Opening in four hundred and thirty-seven theaters, the Binary sonnet "Composed
at--Castle" did seventeen million in its first weekend. At this time Luke was living
in a two-bedroom apartment on Yokum Drive. Suki was with him. He hoped it wouldn't take
her too long to find out about Henna Mickiewicz. When the smoke cleared he would switch to
the more mature Anita, who produced.
He had taken his sonnet to Rodge at Red Giant and turned it into an ode. When that didn't
work out he went to Mal at Monad, where they'd gone for the villanelle. The villanelle had
become a triolet, briefly, with Tim at TCT, before Bob at Binary had him rethink it as a
rondeau. When the rondeau didn't take, Luke lyricized it and got Mike to send it to Joe.

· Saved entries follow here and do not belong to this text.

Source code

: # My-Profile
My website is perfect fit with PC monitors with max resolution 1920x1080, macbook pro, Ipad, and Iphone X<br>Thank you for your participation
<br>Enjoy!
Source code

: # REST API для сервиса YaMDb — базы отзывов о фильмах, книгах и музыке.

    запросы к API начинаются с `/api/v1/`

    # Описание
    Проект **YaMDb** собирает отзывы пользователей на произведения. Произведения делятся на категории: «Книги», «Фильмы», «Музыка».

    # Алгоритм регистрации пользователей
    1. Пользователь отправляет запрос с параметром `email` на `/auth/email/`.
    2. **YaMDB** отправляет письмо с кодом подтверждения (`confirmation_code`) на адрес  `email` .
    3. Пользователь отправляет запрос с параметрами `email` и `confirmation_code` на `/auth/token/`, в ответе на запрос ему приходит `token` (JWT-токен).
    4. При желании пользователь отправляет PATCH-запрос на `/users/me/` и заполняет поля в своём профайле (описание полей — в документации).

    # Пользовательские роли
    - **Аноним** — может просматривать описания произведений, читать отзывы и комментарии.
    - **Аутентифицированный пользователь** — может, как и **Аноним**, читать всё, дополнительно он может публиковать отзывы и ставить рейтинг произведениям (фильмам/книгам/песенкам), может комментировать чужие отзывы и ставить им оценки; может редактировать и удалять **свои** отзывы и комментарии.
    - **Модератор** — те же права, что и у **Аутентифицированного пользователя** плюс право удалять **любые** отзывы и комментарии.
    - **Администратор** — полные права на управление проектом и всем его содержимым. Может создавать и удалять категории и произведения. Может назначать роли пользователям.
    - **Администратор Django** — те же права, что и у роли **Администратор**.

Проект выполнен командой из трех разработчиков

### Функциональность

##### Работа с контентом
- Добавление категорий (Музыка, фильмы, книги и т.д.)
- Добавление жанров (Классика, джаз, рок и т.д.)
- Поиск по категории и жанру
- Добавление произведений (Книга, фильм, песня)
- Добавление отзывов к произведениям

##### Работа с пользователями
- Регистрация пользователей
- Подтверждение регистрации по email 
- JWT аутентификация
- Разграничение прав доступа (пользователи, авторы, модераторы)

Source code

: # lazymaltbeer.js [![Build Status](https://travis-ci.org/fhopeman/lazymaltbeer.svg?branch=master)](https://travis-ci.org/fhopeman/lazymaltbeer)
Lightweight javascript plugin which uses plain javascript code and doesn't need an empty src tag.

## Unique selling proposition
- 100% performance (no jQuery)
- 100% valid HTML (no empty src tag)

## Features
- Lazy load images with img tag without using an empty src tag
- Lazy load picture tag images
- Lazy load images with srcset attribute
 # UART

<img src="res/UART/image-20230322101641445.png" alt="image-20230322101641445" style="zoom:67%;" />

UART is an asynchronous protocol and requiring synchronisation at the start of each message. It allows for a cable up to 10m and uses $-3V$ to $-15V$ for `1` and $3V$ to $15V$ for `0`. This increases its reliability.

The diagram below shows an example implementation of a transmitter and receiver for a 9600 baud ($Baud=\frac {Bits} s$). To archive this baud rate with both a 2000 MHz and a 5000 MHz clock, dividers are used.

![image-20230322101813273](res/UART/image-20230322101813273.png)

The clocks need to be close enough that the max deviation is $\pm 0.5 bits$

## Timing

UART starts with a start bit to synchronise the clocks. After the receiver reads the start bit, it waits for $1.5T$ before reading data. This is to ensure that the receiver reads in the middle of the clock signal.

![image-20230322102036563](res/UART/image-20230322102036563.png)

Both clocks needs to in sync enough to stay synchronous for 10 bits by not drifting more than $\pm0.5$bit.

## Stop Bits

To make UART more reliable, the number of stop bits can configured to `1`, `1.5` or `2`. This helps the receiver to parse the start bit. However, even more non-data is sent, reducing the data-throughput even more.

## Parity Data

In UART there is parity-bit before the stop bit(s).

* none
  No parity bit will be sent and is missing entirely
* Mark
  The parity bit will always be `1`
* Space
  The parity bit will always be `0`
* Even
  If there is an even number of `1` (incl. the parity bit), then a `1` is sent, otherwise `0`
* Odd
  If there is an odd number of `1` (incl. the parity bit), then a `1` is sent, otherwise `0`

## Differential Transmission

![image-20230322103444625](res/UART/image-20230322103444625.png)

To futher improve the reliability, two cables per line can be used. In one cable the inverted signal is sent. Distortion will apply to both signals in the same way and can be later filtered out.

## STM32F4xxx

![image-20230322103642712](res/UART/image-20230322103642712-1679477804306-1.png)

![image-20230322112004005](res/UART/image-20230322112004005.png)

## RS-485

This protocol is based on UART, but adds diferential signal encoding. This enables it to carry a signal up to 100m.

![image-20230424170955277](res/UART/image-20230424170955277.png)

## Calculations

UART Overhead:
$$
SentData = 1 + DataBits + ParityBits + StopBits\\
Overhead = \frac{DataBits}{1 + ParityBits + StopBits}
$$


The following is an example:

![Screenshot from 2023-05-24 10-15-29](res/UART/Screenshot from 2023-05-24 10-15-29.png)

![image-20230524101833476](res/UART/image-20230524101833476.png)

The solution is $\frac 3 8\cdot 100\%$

Everyone, including Jake Endo, thought that now was surely the time to turn it back into a
sonnet.
Luke had dinner at Rales with Joe and Mike.
"I always thought of 'Sonnet' as an art poem," said Joe. "But sonnets are
so hot now I've started thinking more commercially."
Mike said, "TCT is doing a sequel and a prequel to ''Tis' and bringing them out at
the same time."
"A sequel?" said Joe.
"Yeah. They're calling it ''Twill'."
Mike was a little fucked up. So was Joe. Luke was a little fucked up too. They'd done some
lines at the office. Then drinks here at the bar. They'd meant to get a little fucked up.
It was okay. It was good, once in a while, to get a little fucked up. The thing was not to
get fucked up too often. The thing was not to get fucked up to excess.
"I mean it, Luke," said Joe. He glittered potently. "I think 'Sonnet' could
be as big as '-'."
"You think?" said Luke.
"I mean it. I think 'Sonnet' could be another'-'."
"'-'?"
Luke thought for a moment, taking this in. "'-'...," he repeated wonderingly.